Checksum: The value of the checksum of the file to be checked, e.g. cd5f2a8dd360403b9d8c7b983ac74047

Filename Pair: For the paired file if applicable, instructions are the same as for filename.

Filetype Pair: For the paired file if applicable, instructions are the same as for filetype.

Checksum Method Pair: For the paired file if applicable, instructions are the same as for checksum_method.

Checksum Pair: For the paired file if applicable, instructions are the same as for checksum.

5. Missing values

Where data cannot be included in a submission, submit one of these text values instead:

  • not applicable
  • not collected (i.e. will always be missing)
  • not provided (i.e. may be added later)
  • restricted access (i.e. it isn't missing, we just can't include it in a public document)

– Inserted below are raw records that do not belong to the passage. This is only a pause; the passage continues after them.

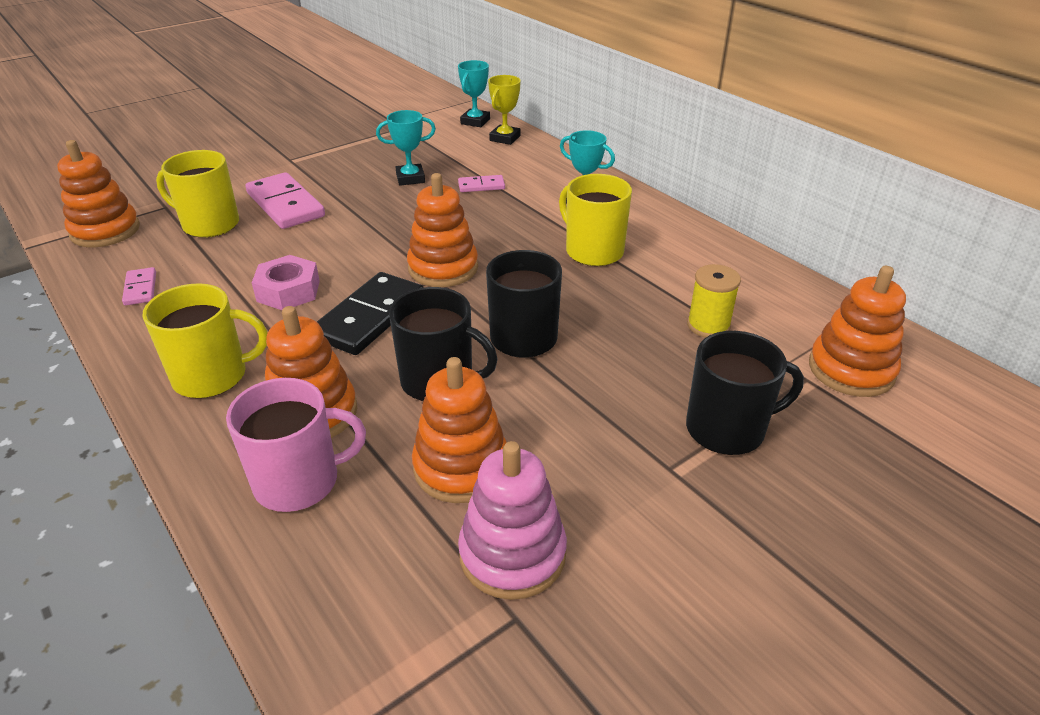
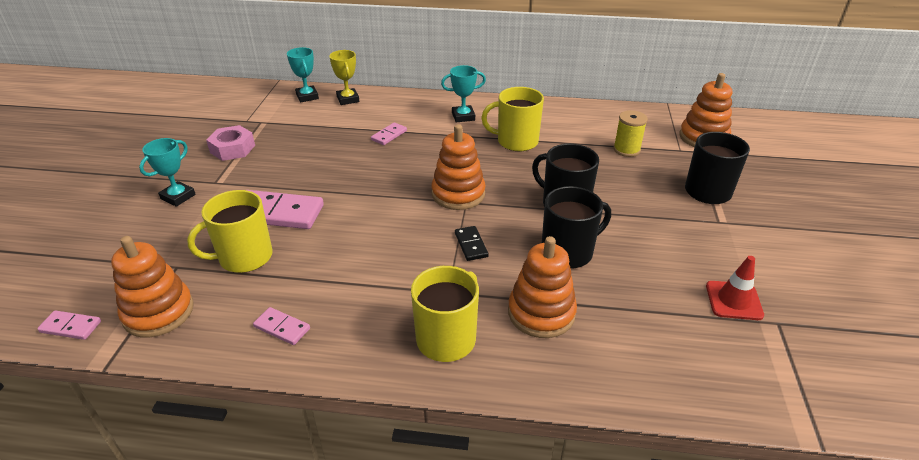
camera: 45 degrees left, 0 degrees up
pink mug [226,378,366,512] -> none
pink nut [252,255,320,310] -> pink nut moved to [206,125,255,161]
black domino [317,272,424,355] -> black domino [455,226,489,261], size x0.50
turquoise trophy [376,110,436,186] -> turquoise trophy moved to [139,138,196,207]
orange stacking toy [412,357,507,503] -> none
pink stacking toy [458,441,567,600] -> red traffic cone [706,256,764,320]
none -> pink domino [37,310,101,340]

The use of these values will interact with the metadata validation system as follows:

  • if an attribute is required:
    • not applicable, not collected, not provided - validation will regard these as an error
    • restricted access - validation will generate a warning
  • if an attribute is recommended:
    • not collected, not provided - validation will generate a warning
    • restricted access, not applicable - pass
  • if an attribute is optional:
    • validation will fail with any of missing values terms. As this is an optional field it should be left blank if no real data is being provided.

If an attribute is optional and you can’t supply it, you should just leave the column blank.

Assume that the DCC will ask about anything that seems implausible. e.g. 'restricted access' for species would be queried.